§ **Objective**
Copy the rows from the line containing "Instrument class: DISC" through the end of the rows, substituting "magenta ring" for "magenta circle" and leaving everything else unchanged.

§ **Collected data**
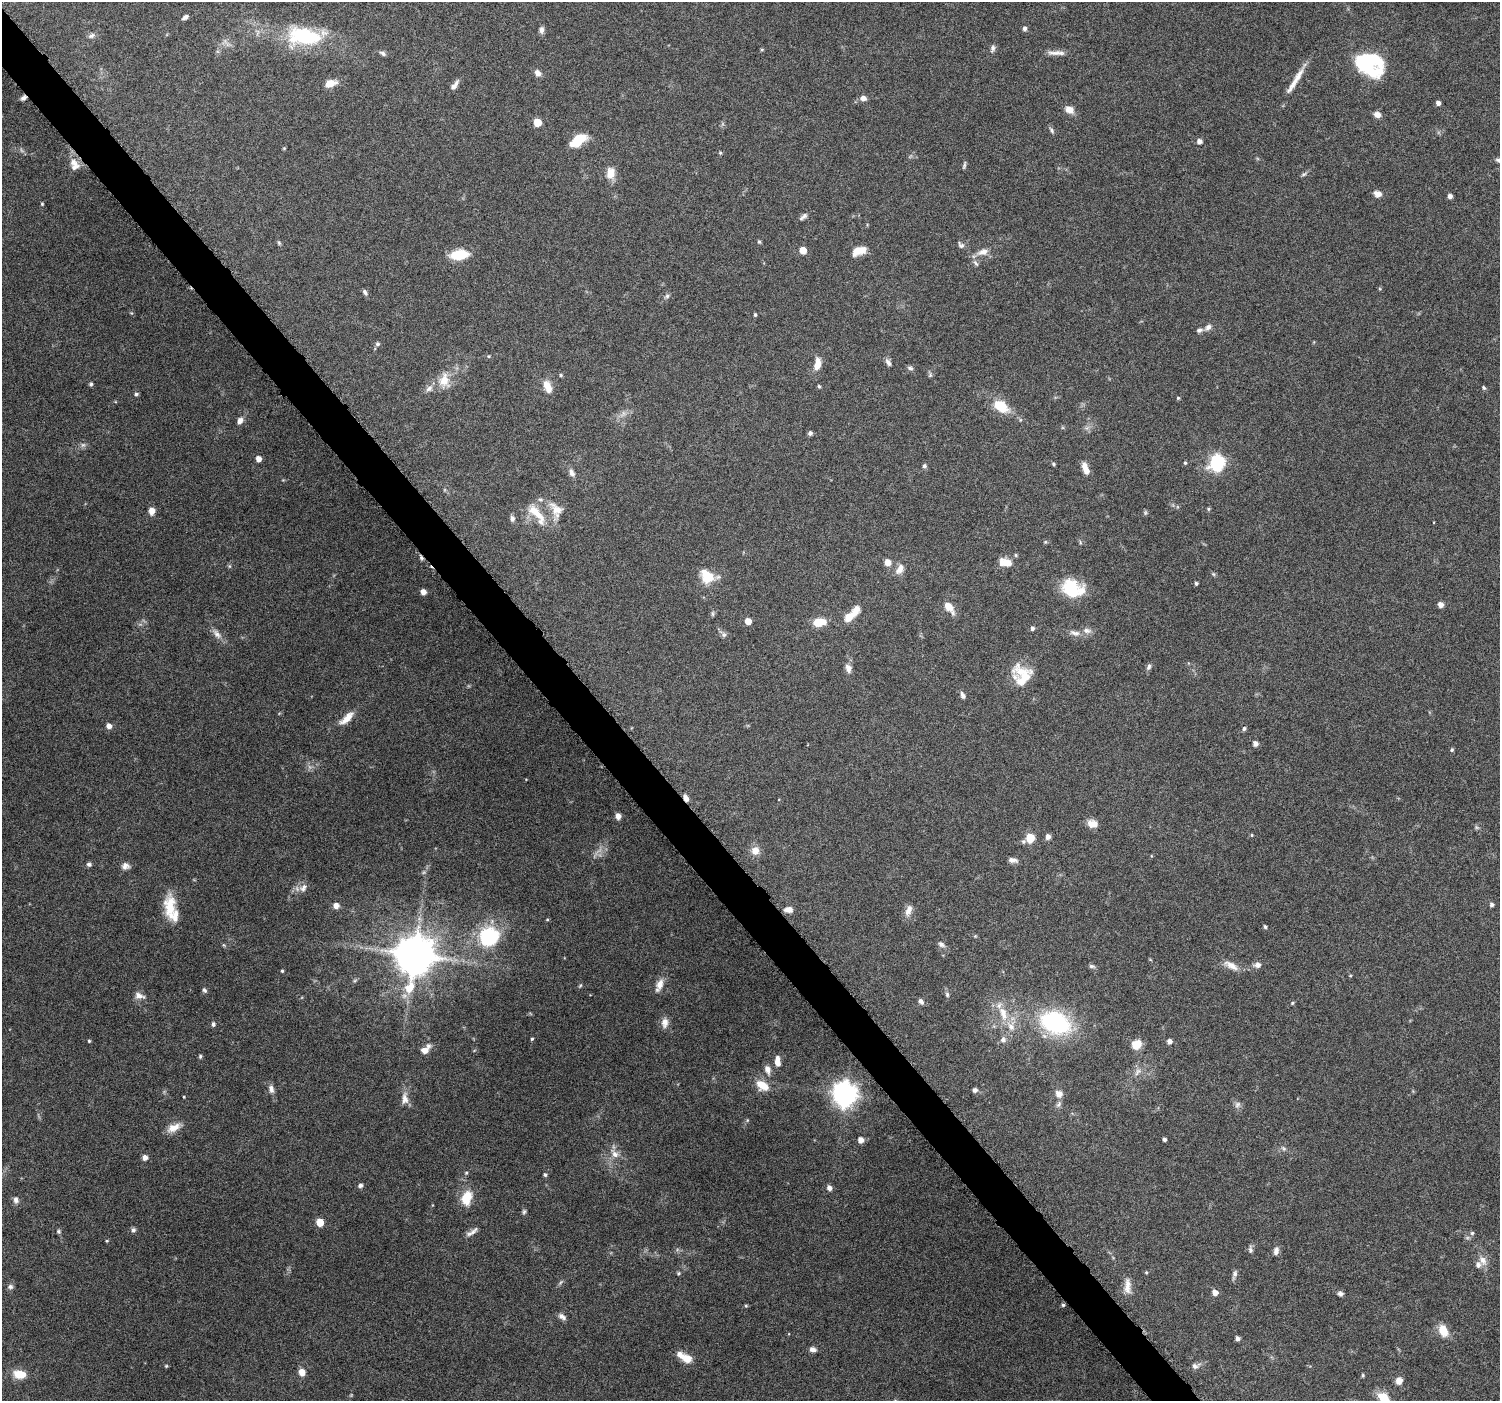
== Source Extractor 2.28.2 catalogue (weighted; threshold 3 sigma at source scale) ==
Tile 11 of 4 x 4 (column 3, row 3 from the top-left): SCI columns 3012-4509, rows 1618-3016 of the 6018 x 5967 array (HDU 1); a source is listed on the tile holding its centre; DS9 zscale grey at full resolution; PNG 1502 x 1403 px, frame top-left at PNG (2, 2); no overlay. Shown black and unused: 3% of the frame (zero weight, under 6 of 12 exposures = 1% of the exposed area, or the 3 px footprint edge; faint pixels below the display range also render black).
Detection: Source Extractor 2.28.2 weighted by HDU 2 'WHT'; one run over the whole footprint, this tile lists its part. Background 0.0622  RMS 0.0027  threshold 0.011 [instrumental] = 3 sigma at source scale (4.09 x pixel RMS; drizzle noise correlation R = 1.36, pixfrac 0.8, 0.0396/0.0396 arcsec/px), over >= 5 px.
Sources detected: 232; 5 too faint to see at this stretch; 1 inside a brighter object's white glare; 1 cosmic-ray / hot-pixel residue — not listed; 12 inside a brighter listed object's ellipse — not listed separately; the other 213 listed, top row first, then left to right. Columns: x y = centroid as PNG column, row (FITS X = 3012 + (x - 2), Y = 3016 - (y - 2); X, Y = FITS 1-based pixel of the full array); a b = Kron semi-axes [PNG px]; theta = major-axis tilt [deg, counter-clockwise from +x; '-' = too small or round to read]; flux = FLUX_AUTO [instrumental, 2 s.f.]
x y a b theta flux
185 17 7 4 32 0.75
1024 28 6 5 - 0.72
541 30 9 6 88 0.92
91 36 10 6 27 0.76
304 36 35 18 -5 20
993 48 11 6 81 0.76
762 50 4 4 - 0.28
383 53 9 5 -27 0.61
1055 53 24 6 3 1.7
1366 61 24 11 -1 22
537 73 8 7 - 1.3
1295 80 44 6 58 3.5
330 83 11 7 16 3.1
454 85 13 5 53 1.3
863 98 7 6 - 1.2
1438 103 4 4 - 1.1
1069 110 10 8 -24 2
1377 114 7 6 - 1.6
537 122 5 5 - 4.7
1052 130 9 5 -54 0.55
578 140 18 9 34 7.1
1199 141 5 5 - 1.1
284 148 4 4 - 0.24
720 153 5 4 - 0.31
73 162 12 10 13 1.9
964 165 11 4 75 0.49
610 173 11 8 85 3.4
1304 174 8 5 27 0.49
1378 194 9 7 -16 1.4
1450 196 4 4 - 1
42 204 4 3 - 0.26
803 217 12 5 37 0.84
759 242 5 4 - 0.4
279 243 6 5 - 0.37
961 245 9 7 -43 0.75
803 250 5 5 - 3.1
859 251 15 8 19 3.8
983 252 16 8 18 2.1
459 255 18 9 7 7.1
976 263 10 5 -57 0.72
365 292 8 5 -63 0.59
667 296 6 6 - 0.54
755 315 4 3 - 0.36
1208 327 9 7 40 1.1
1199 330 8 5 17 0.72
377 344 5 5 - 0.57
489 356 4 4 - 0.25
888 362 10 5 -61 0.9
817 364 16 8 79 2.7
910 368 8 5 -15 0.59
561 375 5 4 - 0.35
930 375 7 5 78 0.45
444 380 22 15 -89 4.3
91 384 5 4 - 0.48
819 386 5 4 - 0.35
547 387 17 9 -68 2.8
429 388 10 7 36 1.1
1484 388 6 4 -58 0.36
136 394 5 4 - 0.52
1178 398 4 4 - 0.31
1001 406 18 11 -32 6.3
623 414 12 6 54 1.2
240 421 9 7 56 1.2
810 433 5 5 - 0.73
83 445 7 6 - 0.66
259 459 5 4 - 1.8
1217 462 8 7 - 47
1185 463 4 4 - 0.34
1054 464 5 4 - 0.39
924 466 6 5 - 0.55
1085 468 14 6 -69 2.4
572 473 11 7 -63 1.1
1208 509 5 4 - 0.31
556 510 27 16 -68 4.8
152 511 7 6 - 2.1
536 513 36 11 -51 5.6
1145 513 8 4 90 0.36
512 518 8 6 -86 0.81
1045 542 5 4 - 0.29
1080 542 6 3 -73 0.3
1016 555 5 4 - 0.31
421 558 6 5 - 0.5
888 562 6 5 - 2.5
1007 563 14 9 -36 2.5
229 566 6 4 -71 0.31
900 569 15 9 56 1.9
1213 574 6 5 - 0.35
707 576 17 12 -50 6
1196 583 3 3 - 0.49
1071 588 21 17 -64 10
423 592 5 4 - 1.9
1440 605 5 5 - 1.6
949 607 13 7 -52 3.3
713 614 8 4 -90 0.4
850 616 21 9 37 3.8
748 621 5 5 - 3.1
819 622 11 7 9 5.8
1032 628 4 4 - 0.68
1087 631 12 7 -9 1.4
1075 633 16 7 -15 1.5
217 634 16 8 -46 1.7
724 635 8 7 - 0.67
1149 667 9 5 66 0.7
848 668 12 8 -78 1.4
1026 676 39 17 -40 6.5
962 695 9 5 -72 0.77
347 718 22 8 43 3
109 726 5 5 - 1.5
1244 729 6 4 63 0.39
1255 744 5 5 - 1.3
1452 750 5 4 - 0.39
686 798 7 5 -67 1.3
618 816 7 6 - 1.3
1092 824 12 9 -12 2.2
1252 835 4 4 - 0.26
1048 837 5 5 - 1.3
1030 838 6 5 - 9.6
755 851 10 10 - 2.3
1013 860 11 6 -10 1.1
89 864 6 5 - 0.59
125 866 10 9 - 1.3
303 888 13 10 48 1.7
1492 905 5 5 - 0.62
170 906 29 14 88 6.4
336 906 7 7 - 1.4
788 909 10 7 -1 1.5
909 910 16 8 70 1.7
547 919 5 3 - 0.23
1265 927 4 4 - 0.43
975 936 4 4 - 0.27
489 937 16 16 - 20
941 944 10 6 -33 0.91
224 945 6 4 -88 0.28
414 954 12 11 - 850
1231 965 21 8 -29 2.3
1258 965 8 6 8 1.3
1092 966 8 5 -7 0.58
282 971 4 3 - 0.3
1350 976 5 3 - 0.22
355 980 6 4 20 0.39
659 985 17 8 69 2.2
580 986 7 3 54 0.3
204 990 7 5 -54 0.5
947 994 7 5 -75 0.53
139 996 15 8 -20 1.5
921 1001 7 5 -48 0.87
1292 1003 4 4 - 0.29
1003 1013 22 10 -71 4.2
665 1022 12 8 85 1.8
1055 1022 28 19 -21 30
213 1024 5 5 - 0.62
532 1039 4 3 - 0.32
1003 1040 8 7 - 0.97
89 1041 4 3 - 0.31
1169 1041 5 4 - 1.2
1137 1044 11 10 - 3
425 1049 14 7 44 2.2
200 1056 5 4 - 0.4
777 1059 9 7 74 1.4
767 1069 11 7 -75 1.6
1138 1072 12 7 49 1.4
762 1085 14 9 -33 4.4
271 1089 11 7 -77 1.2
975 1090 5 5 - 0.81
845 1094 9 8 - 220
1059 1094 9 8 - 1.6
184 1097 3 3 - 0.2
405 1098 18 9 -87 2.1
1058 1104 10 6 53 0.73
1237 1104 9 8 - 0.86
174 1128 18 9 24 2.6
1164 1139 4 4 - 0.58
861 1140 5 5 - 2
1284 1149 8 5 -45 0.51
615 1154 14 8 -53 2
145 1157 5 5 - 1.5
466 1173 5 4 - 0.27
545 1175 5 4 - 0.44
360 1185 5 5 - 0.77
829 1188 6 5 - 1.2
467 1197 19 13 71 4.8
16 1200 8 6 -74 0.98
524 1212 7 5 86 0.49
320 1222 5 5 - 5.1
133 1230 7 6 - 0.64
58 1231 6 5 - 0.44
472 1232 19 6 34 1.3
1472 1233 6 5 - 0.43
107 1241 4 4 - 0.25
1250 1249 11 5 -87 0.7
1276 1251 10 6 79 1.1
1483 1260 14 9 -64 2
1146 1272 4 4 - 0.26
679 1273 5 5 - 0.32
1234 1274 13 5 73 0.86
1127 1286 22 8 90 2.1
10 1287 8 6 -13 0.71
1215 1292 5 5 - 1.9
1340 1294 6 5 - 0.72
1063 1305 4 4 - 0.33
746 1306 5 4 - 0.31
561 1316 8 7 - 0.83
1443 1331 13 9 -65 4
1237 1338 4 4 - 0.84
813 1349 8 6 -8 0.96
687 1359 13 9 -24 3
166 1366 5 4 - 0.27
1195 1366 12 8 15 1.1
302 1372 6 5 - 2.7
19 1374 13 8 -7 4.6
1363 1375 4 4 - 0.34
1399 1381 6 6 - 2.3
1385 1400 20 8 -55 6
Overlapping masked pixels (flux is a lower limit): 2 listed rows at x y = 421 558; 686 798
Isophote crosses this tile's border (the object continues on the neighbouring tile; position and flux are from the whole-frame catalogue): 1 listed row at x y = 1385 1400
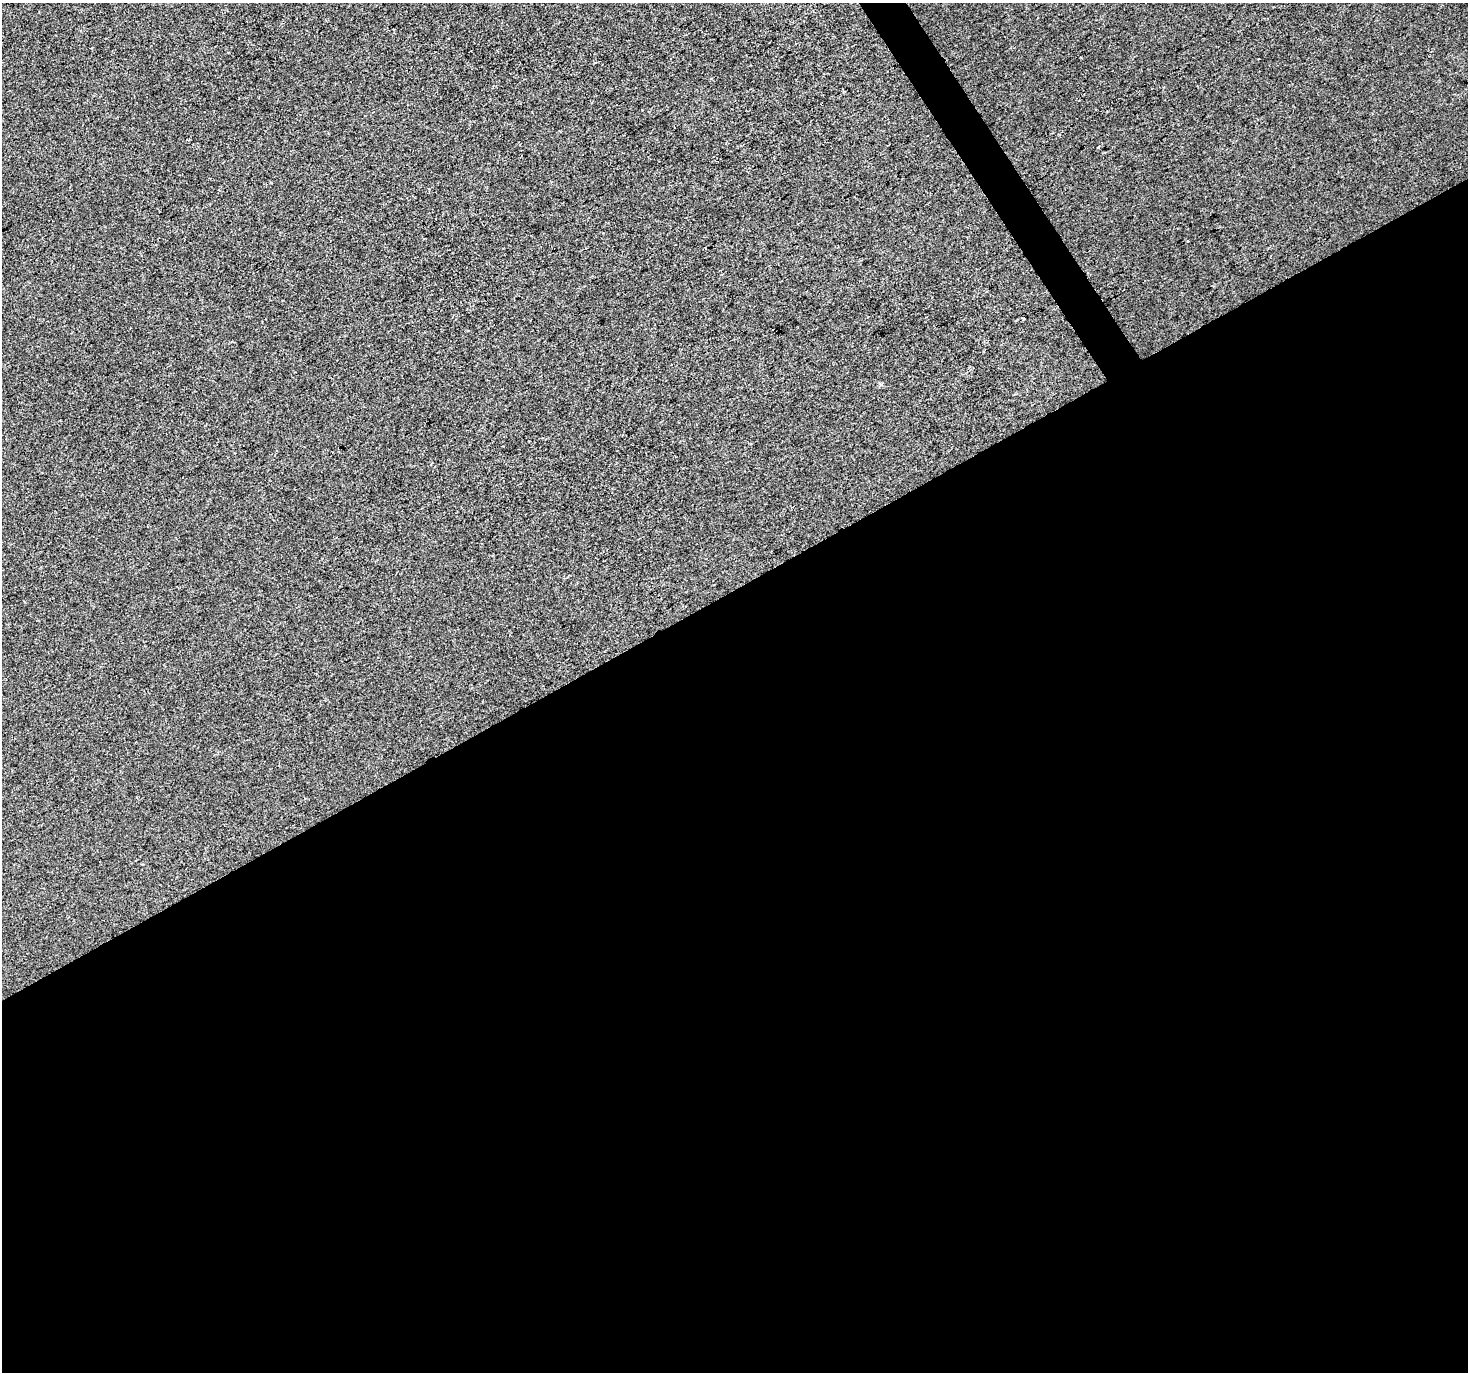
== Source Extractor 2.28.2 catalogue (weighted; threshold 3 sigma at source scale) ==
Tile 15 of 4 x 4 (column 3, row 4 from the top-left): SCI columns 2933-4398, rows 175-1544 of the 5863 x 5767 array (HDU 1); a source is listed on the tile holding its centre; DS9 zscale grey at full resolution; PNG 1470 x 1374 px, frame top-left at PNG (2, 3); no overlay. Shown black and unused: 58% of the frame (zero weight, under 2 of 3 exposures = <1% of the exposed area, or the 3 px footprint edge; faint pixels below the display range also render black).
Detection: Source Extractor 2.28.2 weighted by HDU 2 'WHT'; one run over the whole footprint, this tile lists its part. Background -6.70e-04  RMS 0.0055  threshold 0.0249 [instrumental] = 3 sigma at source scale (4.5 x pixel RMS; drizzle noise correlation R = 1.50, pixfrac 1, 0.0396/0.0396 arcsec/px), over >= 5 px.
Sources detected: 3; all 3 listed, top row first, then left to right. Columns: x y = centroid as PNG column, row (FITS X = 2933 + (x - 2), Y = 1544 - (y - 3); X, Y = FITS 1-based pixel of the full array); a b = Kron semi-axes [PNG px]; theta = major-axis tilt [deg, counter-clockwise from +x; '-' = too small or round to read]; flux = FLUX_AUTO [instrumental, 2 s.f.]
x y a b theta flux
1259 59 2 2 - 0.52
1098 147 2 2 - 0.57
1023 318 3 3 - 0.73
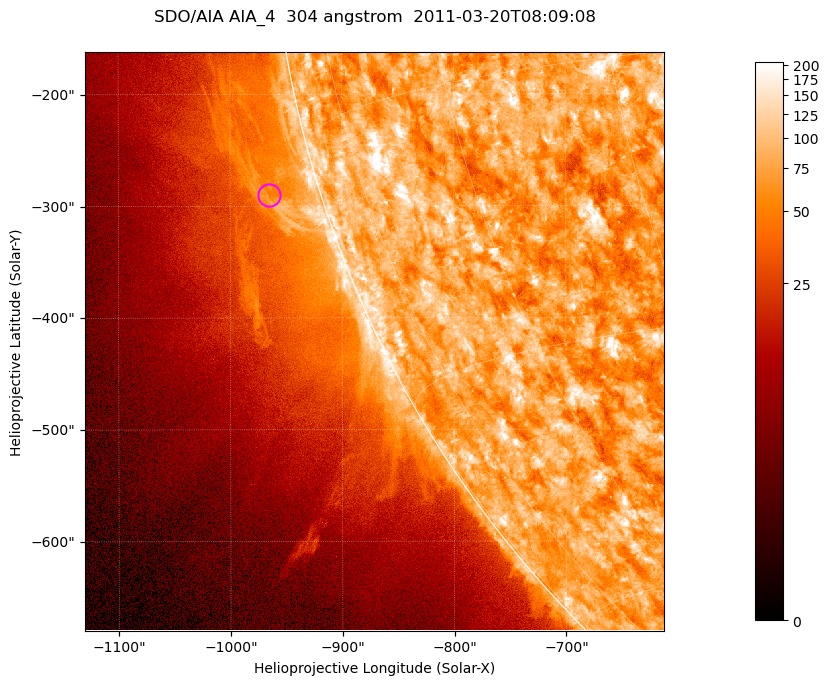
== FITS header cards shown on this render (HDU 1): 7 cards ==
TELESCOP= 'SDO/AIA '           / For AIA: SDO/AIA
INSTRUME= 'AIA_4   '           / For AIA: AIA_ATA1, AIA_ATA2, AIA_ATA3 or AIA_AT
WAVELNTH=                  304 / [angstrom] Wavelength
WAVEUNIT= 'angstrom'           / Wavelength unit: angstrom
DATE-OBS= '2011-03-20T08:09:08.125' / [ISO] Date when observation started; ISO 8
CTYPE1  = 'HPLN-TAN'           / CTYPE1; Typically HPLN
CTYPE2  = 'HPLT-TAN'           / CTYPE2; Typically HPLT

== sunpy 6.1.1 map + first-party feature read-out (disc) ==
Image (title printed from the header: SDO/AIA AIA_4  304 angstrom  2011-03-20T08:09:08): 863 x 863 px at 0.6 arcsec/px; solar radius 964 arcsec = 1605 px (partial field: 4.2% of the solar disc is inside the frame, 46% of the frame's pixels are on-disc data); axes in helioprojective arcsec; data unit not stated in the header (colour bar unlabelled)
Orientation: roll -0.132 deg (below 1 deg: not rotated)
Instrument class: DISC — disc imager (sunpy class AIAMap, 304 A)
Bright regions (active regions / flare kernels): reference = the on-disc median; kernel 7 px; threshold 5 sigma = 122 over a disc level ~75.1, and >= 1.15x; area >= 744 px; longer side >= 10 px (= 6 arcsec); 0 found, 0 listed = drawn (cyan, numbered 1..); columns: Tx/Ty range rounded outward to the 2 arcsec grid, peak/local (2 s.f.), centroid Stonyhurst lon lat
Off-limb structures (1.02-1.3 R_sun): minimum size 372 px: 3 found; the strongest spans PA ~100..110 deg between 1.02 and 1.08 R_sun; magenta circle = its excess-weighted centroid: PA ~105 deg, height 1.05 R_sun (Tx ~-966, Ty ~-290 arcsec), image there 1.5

§ **Result below**
Instrument class: DISC — disc imager (sunpy class AIAMap, 304 A)
Bright regions (active regions / flare kernels): reference = the on-disc median; kernel 7 px; threshold 5 sigma = 122 over a disc level ~75.1, and >= 1.15x; area >= 744 px; longer side >= 10 px (= 6 arcsec); 0 found, 0 listed = drawn (cyan, numbered 1..); columns: Tx/Ty range rounded outward to the 2 arcsec grid, peak/local (2 s.f.), centroid Stonyhurst lon lat
Off-limb structures (1.02-1.3 R_sun): minimum size 372 px: 3 found; the strongest spans PA ~100..110 deg between 1.02 and 1.08 R_sun; magenta ring = its excess-weighted centroid: PA ~105 deg, height 1.05 R_sun (Tx ~-966, Ty ~-290 arcsec), image there 1.5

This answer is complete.